> _Task statement_
How many of the lines in the data contain "assembly"? Give only the number.

Data excerpts:
────────────────────

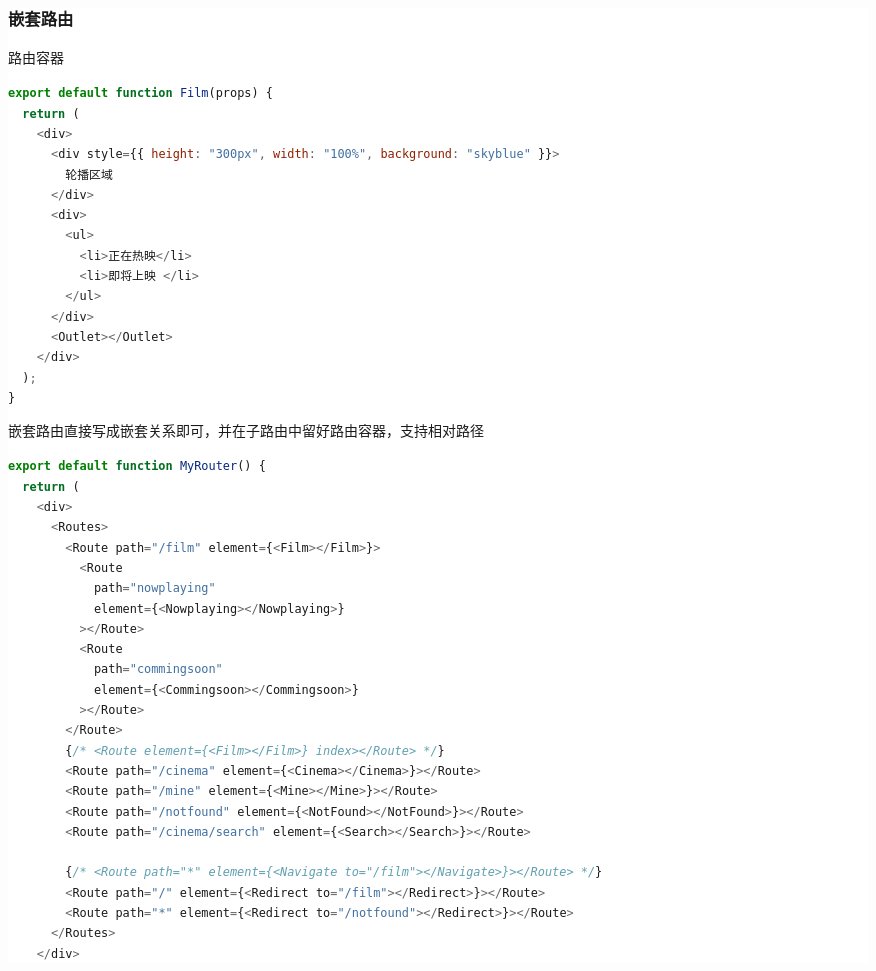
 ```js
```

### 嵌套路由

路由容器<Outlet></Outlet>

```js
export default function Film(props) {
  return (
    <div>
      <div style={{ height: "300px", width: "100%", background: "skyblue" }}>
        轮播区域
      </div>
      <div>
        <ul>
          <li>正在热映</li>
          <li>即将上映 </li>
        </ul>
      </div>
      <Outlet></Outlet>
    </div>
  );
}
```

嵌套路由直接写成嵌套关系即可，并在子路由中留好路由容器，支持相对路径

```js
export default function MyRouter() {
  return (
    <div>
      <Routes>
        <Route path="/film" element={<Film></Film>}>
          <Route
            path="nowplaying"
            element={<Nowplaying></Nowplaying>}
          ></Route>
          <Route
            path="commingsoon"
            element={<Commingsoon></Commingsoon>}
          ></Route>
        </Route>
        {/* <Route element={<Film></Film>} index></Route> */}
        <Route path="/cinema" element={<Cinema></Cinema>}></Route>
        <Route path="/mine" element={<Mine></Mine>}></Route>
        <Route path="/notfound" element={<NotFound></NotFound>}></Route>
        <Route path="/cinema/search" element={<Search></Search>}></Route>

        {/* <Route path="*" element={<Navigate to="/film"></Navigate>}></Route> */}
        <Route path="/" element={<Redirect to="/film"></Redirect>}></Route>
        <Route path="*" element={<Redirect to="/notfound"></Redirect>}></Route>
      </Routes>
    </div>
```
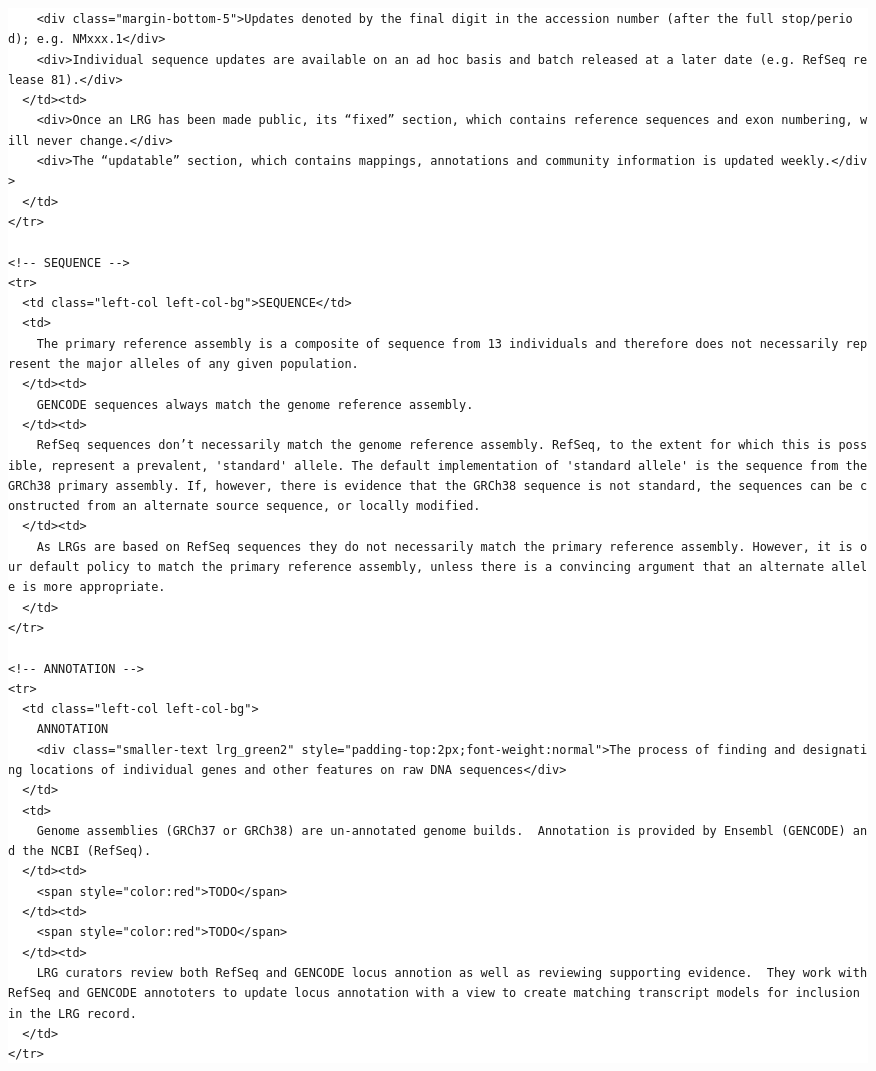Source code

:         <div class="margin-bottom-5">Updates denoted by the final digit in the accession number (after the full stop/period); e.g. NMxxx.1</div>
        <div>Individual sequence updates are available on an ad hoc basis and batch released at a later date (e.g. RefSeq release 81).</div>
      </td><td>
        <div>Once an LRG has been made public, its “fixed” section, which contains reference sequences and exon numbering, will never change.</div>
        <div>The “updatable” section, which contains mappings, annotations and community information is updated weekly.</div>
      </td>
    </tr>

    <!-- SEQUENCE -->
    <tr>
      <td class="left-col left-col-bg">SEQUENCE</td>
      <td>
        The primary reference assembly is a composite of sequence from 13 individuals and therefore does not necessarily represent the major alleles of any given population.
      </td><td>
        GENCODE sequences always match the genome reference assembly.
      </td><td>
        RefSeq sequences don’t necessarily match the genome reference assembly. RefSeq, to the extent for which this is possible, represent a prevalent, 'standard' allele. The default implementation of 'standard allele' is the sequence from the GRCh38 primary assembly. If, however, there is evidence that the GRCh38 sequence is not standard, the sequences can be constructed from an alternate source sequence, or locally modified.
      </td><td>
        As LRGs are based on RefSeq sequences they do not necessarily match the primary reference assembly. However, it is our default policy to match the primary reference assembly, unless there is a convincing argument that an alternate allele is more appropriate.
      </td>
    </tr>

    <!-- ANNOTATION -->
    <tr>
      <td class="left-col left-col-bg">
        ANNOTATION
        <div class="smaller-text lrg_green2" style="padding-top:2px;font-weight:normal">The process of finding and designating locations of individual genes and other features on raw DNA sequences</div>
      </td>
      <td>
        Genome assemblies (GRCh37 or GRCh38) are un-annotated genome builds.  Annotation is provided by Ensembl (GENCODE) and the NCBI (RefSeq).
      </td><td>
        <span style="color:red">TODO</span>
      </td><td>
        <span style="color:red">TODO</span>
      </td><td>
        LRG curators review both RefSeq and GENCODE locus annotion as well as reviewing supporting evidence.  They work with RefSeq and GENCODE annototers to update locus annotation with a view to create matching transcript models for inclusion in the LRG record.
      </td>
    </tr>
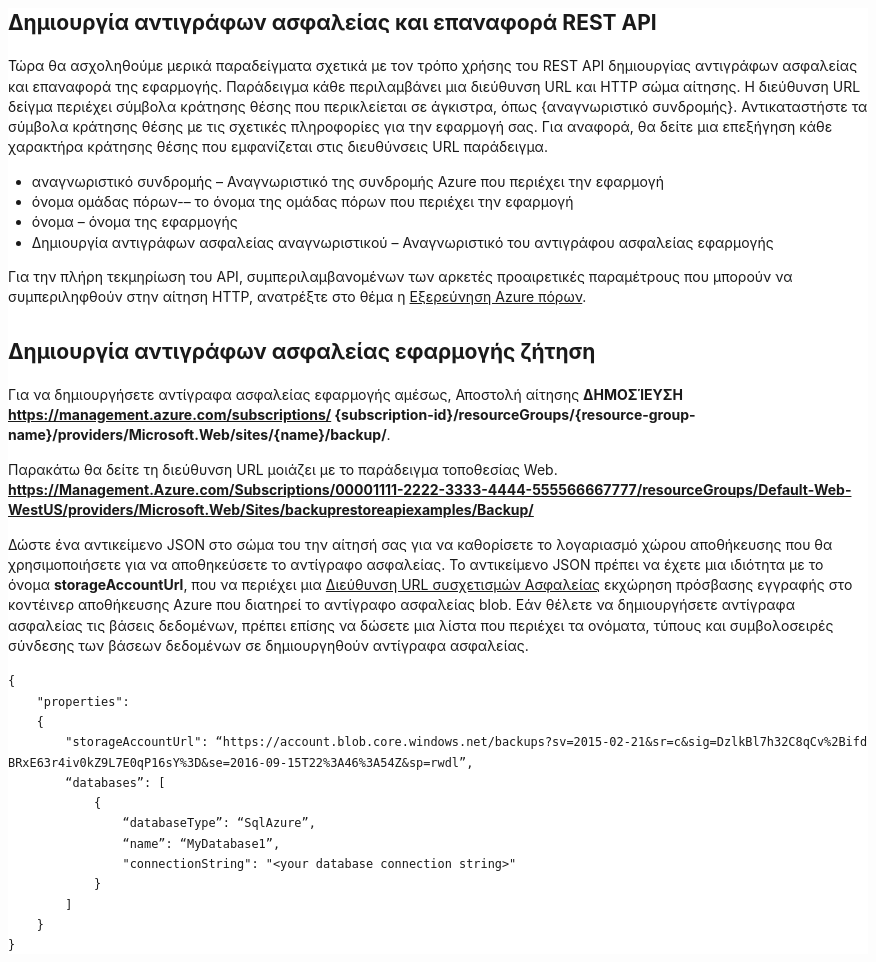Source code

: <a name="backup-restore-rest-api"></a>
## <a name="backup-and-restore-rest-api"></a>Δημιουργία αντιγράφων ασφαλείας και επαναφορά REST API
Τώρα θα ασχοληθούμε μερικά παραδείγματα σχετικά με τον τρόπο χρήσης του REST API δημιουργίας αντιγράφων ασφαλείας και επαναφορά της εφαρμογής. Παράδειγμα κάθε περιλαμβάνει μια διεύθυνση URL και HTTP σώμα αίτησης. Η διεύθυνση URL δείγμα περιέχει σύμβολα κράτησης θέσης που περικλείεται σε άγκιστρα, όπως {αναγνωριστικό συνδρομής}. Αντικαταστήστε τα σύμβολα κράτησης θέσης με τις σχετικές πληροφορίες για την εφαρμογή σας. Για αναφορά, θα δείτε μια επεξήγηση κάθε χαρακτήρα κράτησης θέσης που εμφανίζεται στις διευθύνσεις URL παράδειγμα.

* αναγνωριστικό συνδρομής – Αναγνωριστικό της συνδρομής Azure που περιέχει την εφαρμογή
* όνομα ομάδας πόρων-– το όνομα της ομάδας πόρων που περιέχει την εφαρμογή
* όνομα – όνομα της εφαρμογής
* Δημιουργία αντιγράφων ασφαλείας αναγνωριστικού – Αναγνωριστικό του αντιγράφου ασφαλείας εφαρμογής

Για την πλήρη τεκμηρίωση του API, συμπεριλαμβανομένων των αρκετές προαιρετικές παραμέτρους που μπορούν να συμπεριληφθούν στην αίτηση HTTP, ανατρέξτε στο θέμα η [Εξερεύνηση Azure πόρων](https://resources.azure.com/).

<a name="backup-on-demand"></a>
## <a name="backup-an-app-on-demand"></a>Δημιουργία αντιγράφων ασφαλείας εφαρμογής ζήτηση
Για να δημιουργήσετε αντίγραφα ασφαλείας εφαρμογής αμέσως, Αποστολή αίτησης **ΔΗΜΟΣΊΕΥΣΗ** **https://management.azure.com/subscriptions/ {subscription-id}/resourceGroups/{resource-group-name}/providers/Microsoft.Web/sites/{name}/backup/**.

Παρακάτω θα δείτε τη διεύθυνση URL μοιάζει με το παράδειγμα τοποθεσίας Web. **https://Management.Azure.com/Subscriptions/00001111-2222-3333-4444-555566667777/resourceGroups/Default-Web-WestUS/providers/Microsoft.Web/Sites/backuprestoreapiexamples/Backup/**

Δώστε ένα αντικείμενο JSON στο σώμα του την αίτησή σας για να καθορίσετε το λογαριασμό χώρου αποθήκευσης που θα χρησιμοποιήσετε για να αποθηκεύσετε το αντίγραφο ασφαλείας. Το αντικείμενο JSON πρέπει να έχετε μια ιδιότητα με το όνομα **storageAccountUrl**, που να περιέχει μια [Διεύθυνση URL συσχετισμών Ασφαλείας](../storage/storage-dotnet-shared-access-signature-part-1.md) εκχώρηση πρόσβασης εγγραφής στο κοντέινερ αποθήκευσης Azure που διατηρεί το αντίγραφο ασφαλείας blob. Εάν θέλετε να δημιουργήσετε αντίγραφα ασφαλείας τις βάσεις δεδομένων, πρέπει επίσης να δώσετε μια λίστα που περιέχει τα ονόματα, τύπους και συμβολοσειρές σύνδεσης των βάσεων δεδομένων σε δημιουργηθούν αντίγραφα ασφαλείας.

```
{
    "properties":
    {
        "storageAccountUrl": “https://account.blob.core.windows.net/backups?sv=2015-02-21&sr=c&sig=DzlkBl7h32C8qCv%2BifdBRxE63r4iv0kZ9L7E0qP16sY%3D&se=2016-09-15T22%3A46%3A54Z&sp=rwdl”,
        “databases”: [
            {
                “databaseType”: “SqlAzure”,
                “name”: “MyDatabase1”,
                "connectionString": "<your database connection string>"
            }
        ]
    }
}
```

────────────────────

> _Finished exercise_
4